Researchers have transformed amino acids and peptides — the building blocks of proteins — into glass, according to a study published in Science Advances1. Not only is the biomolecular glass transparent, but it can be 3D printed and cast in moulds. The paper suggests that the glass biodegrades pretty quickly, but wouldn’t be suitable for applications such as drinks bottles because the liquid would cause it to decompose.

“Nobody ever tried this with biomaterials in the past,” says Jun Liu, a materials scientist at the University of Washington in Seattle. “It’s a good discovery.”

Standard glass is made using inorganic molecules, mainly silicon dioxide. The ingredients are melted down at high temperatures and then rapidly cooled. Glass can be recycled easily, but despite this, a substantial amount ends up in landfill, where it can take thousands of years to break down.

But amino acids are readily broken down by microorganisms, meaning that instead of sitting for years in a dump, the nutrients in biomolecular glass could, in principle, rejoin the ecosystem.

“The development of renewable, benign and degradable materials is highly appealing for a sustainable future,” says Xuehai Yan, a co-author of the study and a chemist at the Chinese Academy of Sciences in Beijing.

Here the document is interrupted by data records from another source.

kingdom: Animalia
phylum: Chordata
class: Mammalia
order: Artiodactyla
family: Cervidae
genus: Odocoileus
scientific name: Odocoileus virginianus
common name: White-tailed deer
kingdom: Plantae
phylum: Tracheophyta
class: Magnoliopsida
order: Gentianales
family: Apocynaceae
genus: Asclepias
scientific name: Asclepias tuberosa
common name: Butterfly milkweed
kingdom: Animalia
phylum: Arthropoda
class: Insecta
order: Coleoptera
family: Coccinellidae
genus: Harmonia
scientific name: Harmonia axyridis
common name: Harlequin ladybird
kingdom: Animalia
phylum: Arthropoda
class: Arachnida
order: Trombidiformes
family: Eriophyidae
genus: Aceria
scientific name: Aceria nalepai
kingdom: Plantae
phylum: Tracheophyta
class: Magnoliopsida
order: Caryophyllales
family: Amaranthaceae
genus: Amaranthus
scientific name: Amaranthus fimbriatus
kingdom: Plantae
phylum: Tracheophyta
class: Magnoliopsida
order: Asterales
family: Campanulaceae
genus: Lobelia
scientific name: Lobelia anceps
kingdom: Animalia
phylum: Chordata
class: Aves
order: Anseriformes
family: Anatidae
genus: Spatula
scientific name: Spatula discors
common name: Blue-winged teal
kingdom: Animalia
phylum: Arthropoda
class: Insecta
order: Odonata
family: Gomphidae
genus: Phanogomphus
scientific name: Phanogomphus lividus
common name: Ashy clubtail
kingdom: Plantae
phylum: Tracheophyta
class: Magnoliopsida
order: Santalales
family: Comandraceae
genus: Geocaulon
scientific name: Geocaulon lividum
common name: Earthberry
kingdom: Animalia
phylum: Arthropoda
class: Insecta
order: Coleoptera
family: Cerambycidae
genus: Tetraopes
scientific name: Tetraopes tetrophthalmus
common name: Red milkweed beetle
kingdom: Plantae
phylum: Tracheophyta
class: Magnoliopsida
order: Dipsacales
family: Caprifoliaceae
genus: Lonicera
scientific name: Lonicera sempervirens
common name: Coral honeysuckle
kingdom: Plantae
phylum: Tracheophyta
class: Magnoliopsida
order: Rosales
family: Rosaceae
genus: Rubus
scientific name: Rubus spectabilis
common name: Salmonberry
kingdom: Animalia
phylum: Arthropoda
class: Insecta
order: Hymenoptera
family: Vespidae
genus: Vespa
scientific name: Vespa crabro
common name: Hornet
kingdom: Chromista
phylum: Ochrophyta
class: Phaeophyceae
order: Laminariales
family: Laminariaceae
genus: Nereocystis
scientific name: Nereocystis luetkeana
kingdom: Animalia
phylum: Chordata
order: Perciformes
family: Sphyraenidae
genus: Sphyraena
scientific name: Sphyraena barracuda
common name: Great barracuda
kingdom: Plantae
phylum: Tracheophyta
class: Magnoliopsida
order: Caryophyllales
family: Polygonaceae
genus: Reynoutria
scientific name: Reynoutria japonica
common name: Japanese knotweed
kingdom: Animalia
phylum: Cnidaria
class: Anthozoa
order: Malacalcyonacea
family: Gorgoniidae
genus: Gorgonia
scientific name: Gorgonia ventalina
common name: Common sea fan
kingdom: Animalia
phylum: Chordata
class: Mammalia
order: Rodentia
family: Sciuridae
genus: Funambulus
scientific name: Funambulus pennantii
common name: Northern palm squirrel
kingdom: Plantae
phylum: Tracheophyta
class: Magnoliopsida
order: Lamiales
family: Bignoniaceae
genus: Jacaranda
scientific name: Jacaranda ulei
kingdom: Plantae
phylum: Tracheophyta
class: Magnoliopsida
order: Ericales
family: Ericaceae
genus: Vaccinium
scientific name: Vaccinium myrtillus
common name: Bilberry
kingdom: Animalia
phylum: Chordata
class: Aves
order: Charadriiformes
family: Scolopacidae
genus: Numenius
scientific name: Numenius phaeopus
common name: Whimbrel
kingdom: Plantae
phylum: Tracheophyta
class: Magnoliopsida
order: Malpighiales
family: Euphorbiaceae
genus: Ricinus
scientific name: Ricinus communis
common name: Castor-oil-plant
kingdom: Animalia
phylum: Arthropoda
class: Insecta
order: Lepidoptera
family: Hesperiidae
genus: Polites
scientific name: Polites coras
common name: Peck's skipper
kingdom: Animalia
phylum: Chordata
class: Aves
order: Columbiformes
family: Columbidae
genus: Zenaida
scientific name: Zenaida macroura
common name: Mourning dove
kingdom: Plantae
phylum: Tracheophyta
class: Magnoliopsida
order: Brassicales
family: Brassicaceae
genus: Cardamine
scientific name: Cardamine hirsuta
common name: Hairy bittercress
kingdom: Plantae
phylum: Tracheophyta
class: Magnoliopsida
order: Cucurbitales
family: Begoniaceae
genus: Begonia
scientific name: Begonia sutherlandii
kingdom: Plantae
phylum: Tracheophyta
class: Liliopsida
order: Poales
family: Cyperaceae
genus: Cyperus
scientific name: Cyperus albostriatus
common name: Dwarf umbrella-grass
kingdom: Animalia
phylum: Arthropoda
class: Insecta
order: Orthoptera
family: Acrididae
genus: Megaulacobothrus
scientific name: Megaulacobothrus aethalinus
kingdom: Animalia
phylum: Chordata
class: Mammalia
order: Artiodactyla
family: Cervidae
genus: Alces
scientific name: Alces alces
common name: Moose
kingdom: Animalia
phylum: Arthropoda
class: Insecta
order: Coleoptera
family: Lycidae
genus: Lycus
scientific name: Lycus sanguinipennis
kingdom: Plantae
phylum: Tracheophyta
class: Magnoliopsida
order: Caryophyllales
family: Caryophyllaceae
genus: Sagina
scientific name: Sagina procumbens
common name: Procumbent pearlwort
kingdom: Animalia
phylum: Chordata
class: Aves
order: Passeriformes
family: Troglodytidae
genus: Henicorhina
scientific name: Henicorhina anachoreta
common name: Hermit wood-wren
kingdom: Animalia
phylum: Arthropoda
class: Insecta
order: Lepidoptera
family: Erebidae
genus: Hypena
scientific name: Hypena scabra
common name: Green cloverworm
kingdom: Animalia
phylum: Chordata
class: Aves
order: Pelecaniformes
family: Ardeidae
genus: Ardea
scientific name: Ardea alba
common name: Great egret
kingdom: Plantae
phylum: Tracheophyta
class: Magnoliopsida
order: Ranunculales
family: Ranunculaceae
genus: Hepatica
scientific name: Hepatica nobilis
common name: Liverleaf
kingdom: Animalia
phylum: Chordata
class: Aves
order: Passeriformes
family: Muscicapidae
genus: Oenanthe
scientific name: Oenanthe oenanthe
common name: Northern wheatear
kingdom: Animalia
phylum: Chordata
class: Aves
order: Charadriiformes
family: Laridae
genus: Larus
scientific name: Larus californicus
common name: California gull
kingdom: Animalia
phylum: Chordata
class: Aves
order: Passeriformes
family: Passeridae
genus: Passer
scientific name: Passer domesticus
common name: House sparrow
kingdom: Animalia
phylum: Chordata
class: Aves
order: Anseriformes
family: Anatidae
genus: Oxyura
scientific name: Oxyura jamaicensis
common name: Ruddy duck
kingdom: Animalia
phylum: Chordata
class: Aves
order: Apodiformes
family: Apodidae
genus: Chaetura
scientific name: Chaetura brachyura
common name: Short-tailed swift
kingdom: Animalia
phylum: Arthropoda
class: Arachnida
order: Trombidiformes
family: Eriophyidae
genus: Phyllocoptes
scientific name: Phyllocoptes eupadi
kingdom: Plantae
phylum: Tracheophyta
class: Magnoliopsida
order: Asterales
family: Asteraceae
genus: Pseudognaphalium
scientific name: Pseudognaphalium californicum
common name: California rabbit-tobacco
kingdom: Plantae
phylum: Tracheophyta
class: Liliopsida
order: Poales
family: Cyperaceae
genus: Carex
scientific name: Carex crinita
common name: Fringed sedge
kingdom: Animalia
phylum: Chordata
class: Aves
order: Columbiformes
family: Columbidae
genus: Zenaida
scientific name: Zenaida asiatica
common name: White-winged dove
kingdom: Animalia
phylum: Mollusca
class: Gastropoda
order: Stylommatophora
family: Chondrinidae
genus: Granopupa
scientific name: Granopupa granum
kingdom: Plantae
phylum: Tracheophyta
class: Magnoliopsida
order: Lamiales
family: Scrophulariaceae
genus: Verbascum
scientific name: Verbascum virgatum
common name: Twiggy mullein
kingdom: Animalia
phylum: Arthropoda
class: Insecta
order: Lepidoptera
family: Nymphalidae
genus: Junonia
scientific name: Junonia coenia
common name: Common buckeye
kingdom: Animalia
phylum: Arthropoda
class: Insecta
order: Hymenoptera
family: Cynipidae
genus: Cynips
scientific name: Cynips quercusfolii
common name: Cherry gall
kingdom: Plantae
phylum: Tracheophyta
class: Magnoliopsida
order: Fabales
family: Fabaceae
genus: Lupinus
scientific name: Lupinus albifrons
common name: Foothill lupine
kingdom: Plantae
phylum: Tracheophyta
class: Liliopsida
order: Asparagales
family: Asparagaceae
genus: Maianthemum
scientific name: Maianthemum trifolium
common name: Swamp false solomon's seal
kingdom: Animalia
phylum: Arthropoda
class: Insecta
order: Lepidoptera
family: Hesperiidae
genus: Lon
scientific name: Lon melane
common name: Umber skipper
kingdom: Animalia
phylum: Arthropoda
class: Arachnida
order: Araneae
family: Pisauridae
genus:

Typically, when amino-acid chains, known as peptides, are heated, the molecules start to split up before they melt. Yan and his colleagues modified the ends of the amino acids to change how they assemble and stop them from breaking up. After melting these modified amino acids, the researchers rapidly supercooled them — a process that takes molecules to below their freezing point while allowing them to retain its liquid arrangement. The researchers then further cooled the substance to solidify it into glass. It stayed solid when it returned to room temperature.

This method prevents the amino acids and peptides from forming a crystalline structure when they solidify, which would make the glass cloudy, although the authors note that in some cases the glass was not completely colourless.

When the researchers exposed the biomolecular glass to digestive fluids and compost, it took between a few weeks and several months to break down, depending on the chemical modification and amino acid or peptide used.

The glass is just a lab curiosity at this stage: “This is a very fundamental study,” says Ting Xu, a materials scientist at the University of California, Berkeley. However, she says it opens a new path for materials researchers to explore.

Because it can biodegrade, the glass would not be appropriate for use in environments that are very humid or wet, Xu says. Organic chemical bonds tend to be weaker than inorganic bonds, so she speculates that the peptide glass would be less rigid than standard glass. But she says that this property could be beneficial in flexible, miniature devices, such as the lenses of a microscope.